The hype around cryptocurrencies last year spilled over to NFTs, a form of speculative investing that attracted fans including former US first lady Melania Trump and Jamaican sprint great Usain Bolt.
Companies involved in this sector have also been backed by heavyweights Microsoft Corp and SoftBank Group Corp.
If the NYSE launches a new market, it will compete with market giant SuperRare, Rarible and NFT OpenSea, which was valued at $13.3 billion after its last funding round.
However, a NYSE spokesperson said it has no immediate plans to launch cryptocurrency or NFT trading.
“(The NYSE) regularly reviews new products and their impact on our brands and protects our intellectual property rights accordingly,” the spokesperson added.
NFTs have left many perplexed as to why so much money is spent on items that don’t physically exist. Some also believe that the industry is saturated with scammers and too often rewards poor quality viral art.
The NYSE hit its first round of NFTs in April last year, commemorating the first trades of six “notable” listings.

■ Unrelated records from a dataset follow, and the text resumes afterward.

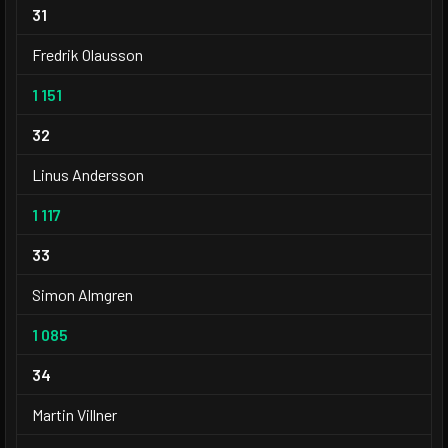
31
Fredrik Olausson
1 151
32
Linus Andersson
1 117
33
Simon Almgren
1 085
34
Martin Villner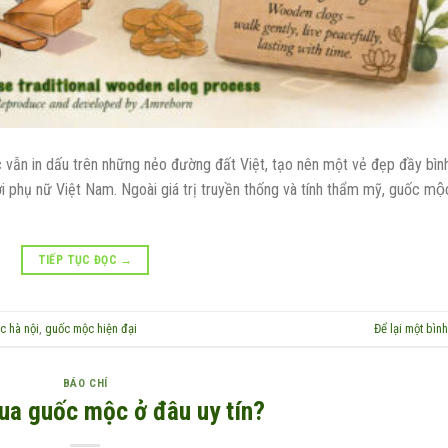
 vẫn in dấu trên những nẻo đường đất Việt, tạo nên một vẻ đẹp đầy bình
 nữ Việt Nam. Ngoài giá trị truyền thống và tính thẩm mỹ, guốc mộ
TIẾP TỤC ĐỌC
→
c hà nội
,
guốc mộc hiện đại
Để lại một bình
BÁO CHÍ
ua guốc mộc ở đâu uy tín?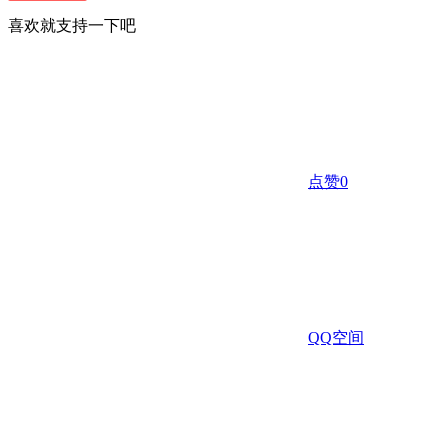
喜欢就支持一下吧
点赞
0
QQ空间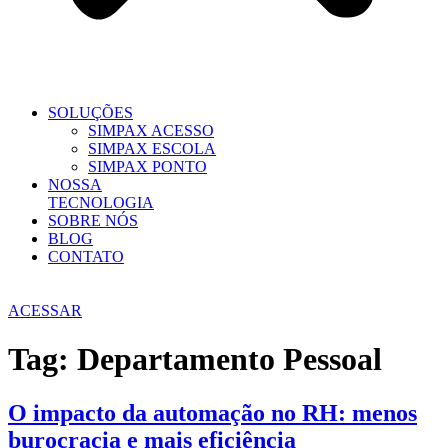
SOLUÇÕES
SIMPAX ACESSO
SIMPAX ESCOLA
SIMPAX PONTO
NOSSA
TECNOLOGIA
SOBRE NÓS
BLOG
CONTATO
ACESSAR
Tag:
Departamento Pessoal
O impacto da automação no RH: menos
burocracia e mais eficiência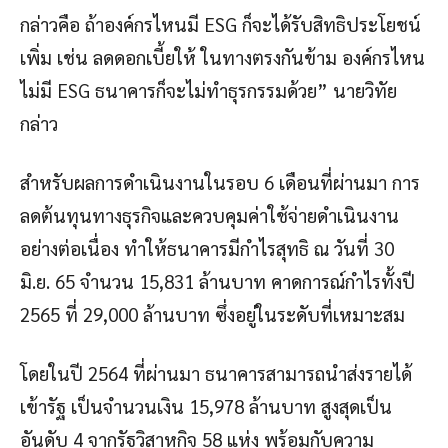
กล่าวคือ ถ้าองค์กรไหนมี ESG ก็จะได้รับสิทธิประโยชน์
เพิ่ม เช่น ลดดอกเบี้ยให้ ในทางตรงกันข้าม องค์กรไหน
ไม่มี ESG ธนาคารก็จะไม่ทำธุรกรรมด้วย” นายวิทัย
กล่าว
สำหรับผลการดำเนินงานในรอบ 6 เดือนที่ผ่านมา การ
ลดต้นทุนทางธุรกิจและควบคุมค่าใช้จ่ายดำเนินงาน
อย่างต่อเนื่อง ทำให้ธนาคารมีกำไรสุทธิ ณ วันที่ 30
มิ.ย. 65 จำนวน 15,831 ล้านบาท คาดการณ์กำไรทั้งปี
2565 ที่ 29,000 ล้านบาท ซึ่งอยู่ในระดับที่เหมาะสม
โดยในปี 2564 ที่ผ่านมา ธนาคารสามารถนำส่งรายได้
เข้ารัฐ เป็นจำนวนเงิน 15,978 ล้านบาท สูงสุดเป็น
อันดับ 4 จากรัฐวิสาหกิจ 58 แห่ง พร้อมกับความ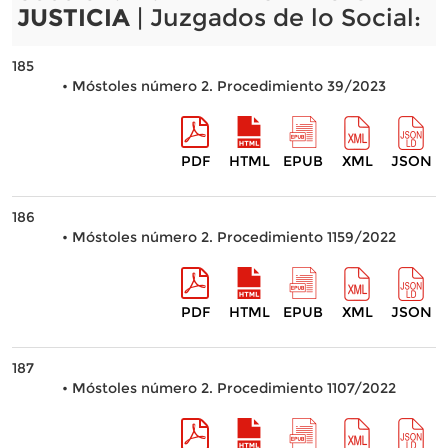
JUSTICIA
| Juzgados de lo Social:
185
• Móstoles número 2. Procedimiento 39/2023
PDF
HTML
EPUB
XML
JSON
186
• Móstoles número 2. Procedimiento 1159/2022
PDF
HTML
EPUB
XML
JSON
187
• Móstoles número 2. Procedimiento 1107/2022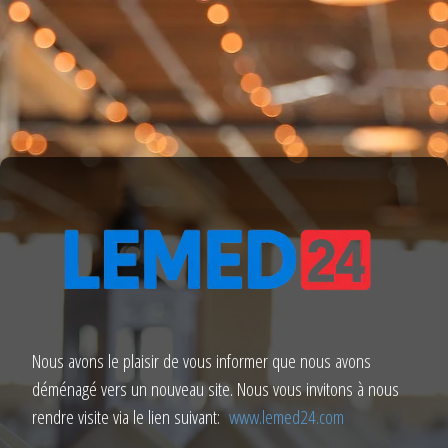
Nous avons le plaisir de vous informer que nous avons
déménagé vers un nouveau site. Nous vous invitons à nous
rendre visite via le lien suivant:
www.lemed24.com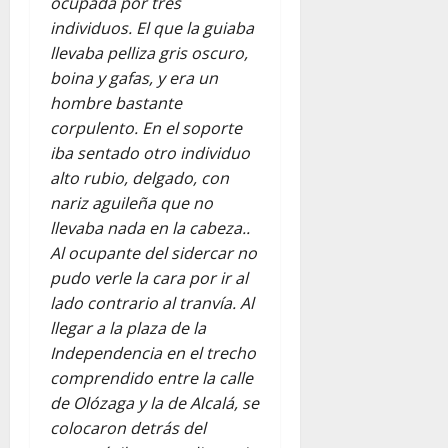
ocupada por tres
individuos. El que la guiaba
llevaba pelliza gris oscuro,
boina y gafas, y era un
hombre bastante
corpulento. En el soporte
iba sentado otro individuo
alto rubio, delgado, con
nariz aguileña que no
llevaba nada en la cabeza..
Al ocupante del sidercar no
pudo verle la cara por ir al
lado contrario al tranvía. Al
llegar a la plaza de la
Independencia en el trecho
comprendido entre la calle
de Olózaga y la de Alcalá, se
colocaron detrás del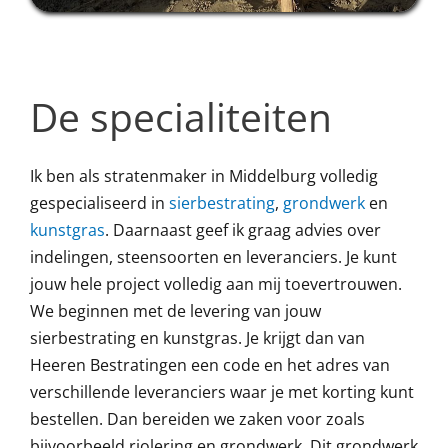
De specialiteiten
Ik ben als stratenmaker in Middelburg volledig
gespecialiseerd in
sierbestrating
,
grondwerk
en
kunstgras
. Daarnaast geef ik graag advies over
indelingen, steensoorten en leveranciers. Je kunt
jouw hele project volledig aan mij toevertrouwen.
We beginnen met de levering van jouw
sierbestrating en kunstgras. Je krijgt dan van
Heeren Bestratingen een code en het adres van
verschillende leveranciers waar je met korting kunt
bestellen. Dan bereiden we zaken voor zoals
bijvoorbeeld riolering en grondwerk. Dit grondwerk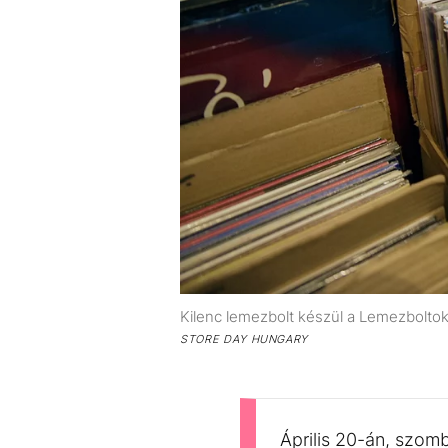
Kilenc lemezbolt készül a Lemezbolto
STORE DAY HUNGARY
Április 20-án, szomb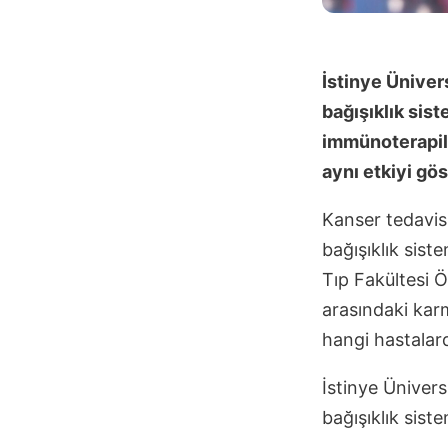
İstinye Üniver
bağışıklık sist
immünoterapile
aynı etkiyi gö
Kanser tedavisi
bağışıklık sist
Tıp Fakültesi Ö
arasındaki karm
hangi hastalard
İstinye Ünivers
bağışıklık siste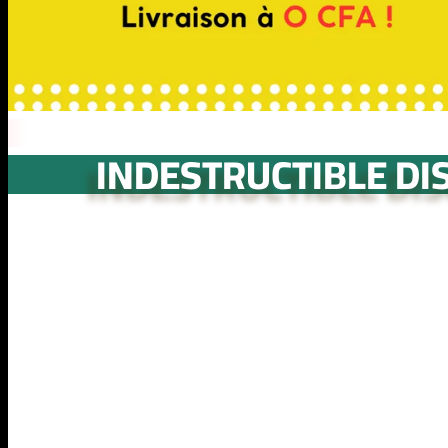
INDESTRUCTIBLE DI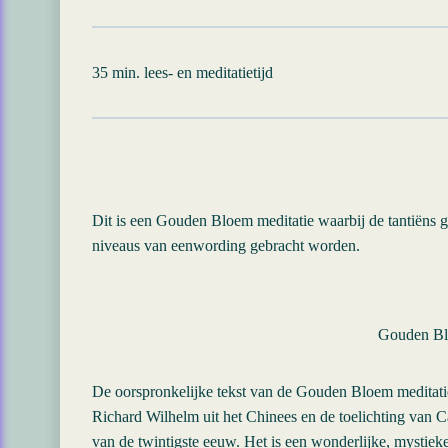
35 min. lees- en meditatietijd
Dit is een Gouden Bloem meditatie waarbij de tantiëns g
niveaus van eenwording gebracht worden.
Gouden B
De oorspronkelijke tekst van de Gouden Bloem meditati
Richard Wilhelm uit het Chinees en de toelichting van Ca
van de twintigste eeuw. Het is een wonderlijke, mystie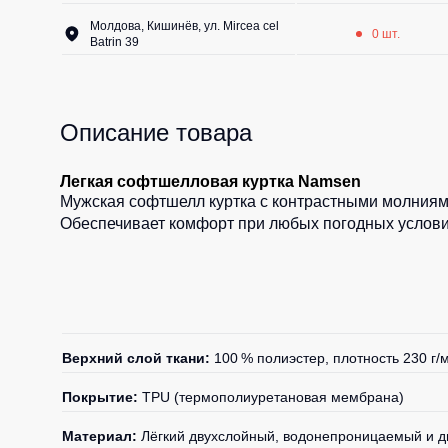
Молдова, Кишинёв, ул. Mircea cel
0 шт.
Batrin 39
Описание товара
Легкая софтшелловая куртка Namsen
Мужская софтшелл куртка с контрастными молниям
Обеспечивает комфорт при любых погодных услови
Верхний слой ткани:
100 % полиэстер, плотность 230 г/м
Покрытие:
TPU (термополиуретановая мембрана)
Материал:
Лёгкий двухслойный, водонепроницаемый и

The exchange’s filing says it could also enter the metaverse, as it seeks to provide “virtual reality, augmented reality, and mixed reality software.”
The metaverse refers to shared and immersive digital environments accessed through virtual reality or augmented reality headsets or computer screens.
Besides NFTs, the exchange would also provide “an online marketplace for buyers, sellers and traders of virtual and digital assets, works of art,” he said in a filing with the United States Patent and Trademark Office dated February 10.